Excerpted records:
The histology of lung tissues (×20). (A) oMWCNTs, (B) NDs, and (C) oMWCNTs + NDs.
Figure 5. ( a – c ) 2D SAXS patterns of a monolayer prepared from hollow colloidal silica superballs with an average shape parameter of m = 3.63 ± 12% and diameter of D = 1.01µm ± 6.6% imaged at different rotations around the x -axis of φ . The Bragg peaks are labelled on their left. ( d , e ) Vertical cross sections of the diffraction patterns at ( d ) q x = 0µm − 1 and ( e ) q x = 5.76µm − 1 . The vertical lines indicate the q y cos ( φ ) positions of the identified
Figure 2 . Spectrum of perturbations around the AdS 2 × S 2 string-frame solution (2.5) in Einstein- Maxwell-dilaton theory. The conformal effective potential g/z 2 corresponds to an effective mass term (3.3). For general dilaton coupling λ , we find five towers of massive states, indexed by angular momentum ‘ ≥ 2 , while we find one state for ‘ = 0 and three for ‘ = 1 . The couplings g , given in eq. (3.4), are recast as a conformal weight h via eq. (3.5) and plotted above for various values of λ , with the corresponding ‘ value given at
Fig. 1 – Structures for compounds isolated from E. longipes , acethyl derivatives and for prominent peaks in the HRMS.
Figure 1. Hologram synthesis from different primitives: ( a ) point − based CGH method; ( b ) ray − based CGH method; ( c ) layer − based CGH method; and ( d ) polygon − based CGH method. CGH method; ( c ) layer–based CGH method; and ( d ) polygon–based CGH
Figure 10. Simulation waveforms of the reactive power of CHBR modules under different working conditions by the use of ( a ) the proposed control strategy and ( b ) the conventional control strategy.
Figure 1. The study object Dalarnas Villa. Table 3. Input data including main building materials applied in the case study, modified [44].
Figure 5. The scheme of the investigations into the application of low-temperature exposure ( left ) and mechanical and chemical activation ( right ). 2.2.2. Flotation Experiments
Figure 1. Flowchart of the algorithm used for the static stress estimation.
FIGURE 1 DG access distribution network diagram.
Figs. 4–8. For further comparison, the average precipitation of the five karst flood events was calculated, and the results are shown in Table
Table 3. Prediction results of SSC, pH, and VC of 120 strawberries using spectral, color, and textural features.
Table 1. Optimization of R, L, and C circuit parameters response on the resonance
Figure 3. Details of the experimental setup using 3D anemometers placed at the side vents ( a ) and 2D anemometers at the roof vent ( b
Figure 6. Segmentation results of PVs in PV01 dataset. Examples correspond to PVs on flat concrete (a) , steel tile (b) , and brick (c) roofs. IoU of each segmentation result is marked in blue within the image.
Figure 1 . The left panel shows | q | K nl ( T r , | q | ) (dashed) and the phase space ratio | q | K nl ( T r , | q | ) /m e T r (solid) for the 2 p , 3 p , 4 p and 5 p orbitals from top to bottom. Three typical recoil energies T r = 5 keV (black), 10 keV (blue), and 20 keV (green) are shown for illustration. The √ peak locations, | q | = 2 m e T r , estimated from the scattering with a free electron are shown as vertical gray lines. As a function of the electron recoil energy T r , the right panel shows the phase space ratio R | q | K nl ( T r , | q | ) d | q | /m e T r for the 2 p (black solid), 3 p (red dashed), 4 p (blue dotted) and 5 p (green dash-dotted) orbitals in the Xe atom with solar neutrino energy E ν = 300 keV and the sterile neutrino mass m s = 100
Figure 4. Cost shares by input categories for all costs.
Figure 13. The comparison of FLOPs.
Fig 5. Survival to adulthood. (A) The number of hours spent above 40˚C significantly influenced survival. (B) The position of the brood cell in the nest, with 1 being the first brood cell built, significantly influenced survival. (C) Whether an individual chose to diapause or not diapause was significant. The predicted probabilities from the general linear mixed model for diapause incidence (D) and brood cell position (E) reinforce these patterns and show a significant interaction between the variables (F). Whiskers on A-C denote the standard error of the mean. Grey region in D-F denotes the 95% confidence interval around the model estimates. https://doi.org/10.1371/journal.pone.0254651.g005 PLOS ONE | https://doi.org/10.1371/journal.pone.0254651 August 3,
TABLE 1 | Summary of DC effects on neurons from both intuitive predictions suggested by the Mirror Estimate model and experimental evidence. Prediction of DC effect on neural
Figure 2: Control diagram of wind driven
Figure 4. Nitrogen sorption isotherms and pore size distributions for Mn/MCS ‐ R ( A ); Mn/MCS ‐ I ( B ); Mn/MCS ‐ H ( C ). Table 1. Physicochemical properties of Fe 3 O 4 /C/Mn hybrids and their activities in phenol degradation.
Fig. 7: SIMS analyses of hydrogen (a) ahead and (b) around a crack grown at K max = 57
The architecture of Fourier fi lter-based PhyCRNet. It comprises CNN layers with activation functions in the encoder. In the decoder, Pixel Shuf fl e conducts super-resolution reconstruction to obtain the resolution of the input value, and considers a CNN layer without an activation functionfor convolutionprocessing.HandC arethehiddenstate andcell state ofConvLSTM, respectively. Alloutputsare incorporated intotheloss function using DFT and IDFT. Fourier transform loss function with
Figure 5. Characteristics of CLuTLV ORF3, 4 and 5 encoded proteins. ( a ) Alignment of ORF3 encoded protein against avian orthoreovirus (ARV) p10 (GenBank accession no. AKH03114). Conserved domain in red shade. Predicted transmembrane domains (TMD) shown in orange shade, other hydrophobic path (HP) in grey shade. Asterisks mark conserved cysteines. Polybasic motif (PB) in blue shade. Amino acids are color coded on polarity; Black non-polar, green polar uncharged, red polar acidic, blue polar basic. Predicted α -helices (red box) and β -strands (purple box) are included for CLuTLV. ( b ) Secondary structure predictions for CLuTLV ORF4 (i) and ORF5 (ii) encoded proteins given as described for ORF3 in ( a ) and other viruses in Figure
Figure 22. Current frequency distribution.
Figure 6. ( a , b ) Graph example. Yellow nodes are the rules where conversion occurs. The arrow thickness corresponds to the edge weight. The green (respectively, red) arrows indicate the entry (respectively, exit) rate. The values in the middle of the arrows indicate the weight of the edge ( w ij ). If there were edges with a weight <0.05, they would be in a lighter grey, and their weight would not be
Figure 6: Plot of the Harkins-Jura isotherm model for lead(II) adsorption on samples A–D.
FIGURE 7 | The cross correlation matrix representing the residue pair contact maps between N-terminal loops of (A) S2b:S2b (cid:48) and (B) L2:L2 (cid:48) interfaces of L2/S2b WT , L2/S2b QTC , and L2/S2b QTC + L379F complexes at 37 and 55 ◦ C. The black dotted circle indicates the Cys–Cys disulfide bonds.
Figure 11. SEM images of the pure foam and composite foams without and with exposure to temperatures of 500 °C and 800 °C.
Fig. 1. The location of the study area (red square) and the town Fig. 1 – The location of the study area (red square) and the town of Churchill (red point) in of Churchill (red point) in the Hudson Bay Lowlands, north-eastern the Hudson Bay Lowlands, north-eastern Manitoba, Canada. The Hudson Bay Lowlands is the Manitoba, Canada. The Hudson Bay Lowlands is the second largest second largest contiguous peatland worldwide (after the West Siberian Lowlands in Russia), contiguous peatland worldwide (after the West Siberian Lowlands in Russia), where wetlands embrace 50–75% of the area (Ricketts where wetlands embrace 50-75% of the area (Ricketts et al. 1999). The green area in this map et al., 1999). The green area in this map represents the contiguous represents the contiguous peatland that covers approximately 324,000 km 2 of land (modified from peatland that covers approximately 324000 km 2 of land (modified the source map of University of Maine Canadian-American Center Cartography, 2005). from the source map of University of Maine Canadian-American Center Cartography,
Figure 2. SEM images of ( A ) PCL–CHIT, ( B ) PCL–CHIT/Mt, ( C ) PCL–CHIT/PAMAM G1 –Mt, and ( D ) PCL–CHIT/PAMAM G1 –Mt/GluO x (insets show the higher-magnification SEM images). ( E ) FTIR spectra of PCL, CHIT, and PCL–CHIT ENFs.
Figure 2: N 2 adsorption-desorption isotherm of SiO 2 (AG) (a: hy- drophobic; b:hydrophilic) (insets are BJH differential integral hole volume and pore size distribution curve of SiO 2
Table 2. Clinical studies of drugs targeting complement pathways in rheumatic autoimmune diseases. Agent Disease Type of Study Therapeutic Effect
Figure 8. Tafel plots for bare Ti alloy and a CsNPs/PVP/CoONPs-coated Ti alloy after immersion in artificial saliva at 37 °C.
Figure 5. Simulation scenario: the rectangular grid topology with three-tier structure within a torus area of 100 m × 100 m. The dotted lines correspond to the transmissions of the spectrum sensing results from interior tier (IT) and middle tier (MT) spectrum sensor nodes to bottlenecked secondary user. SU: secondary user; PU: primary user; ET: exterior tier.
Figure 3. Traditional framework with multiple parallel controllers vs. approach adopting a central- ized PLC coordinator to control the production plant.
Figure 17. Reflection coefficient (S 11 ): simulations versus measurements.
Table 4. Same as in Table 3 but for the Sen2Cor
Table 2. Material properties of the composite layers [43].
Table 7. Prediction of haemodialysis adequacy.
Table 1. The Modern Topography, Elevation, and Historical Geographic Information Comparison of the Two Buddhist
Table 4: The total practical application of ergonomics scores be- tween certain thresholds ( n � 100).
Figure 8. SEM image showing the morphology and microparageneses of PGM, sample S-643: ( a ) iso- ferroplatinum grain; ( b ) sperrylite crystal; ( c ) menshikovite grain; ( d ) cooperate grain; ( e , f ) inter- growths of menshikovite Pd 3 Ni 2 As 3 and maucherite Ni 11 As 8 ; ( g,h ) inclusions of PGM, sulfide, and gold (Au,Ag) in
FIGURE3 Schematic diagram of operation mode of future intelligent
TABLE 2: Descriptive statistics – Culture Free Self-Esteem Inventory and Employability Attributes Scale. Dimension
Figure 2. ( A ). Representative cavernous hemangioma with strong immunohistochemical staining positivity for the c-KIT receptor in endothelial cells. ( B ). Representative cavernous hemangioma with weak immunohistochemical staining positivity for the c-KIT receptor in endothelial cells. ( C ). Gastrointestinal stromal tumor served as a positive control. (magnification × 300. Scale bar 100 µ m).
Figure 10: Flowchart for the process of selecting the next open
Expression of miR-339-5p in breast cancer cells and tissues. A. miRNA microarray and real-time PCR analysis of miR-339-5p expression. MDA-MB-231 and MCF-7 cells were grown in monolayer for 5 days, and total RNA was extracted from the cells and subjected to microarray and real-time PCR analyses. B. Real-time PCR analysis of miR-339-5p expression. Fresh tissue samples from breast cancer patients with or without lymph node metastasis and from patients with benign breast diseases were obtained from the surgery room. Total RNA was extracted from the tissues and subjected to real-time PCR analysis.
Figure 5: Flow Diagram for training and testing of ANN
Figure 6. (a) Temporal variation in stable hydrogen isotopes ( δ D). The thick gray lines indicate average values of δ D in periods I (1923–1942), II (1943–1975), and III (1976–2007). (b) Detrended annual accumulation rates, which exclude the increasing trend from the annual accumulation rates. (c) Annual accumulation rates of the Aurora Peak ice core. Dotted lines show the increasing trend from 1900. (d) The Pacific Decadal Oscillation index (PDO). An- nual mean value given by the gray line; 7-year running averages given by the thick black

What to produce:
Which lines above run from the one containing "Figure 2 . Spectrum" down to the one containing "Fig. 1 – Structures"? Repeat exactly those, both ends included, and nothing else.

Finished exercise:
Figure 2 . Spectrum of perturbations around the AdS 2 × S 2 string-frame solution (2.5) in Einstein- Maxwell-dilaton theory. The conformal effective potential g/z 2 corresponds to an effective mass term (3.3). For general dilaton coupling λ , we find five towers of massive states, indexed by angular momentum ‘ ≥ 2 , while we find one state for ‘ = 0 and three for ‘ = 1 . The couplings g , given in eq. (3.4), are recast as a conformal weight h via eq. (3.5) and plotted above for various values of λ , with the corresponding ‘ value given at
Fig. 1 – Structures for compounds isolated from E. longipes , acethyl derivatives and for prominent peaks in the HRMS.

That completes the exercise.